Supplied entries
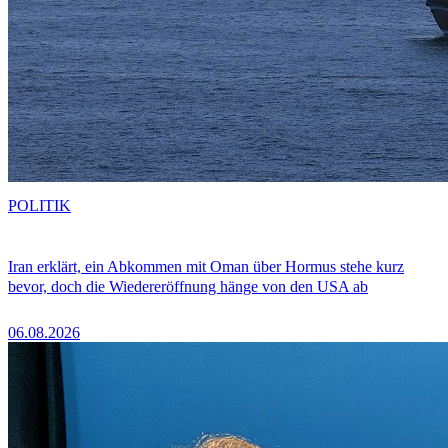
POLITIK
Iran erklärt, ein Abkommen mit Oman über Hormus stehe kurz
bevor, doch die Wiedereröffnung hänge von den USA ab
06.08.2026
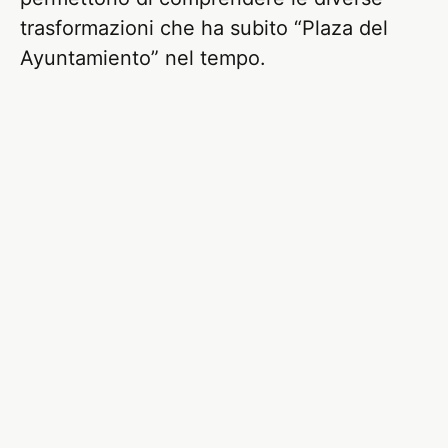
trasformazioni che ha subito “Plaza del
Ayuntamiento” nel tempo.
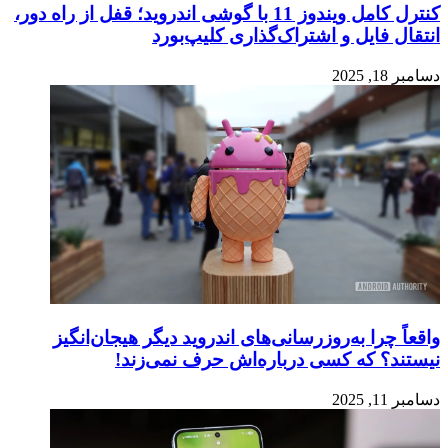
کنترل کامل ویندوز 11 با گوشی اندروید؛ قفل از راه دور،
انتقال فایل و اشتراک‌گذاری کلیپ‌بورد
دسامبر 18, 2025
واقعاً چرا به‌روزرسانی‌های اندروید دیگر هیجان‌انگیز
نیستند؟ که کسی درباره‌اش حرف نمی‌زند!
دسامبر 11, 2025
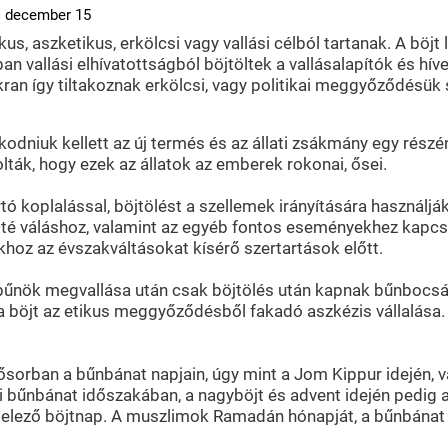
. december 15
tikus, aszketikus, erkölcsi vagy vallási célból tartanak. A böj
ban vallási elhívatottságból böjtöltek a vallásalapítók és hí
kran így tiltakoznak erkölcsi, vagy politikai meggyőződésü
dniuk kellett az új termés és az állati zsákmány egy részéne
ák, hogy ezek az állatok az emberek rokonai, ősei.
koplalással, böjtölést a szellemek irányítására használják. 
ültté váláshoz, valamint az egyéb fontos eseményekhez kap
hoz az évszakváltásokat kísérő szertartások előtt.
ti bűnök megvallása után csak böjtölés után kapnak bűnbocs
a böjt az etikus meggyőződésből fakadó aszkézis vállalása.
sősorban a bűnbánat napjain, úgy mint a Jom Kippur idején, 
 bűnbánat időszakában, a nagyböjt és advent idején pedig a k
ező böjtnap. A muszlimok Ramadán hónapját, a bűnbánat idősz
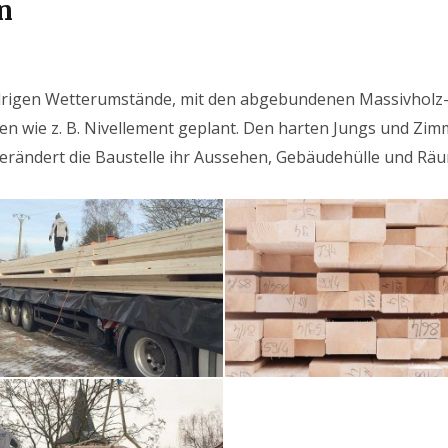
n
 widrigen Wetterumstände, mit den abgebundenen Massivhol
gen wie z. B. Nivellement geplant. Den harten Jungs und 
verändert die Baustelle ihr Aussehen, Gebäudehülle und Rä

Work to complete
Copy each line of the records that has "اندروید" in it.

Finished exercise
کنترل کامل ویندوز 11 با گوشی اندروید؛ قفل از راه دور،
واقعاً چرا به‌روزرسانی‌های اندروید دیگر هیجان‌انگیز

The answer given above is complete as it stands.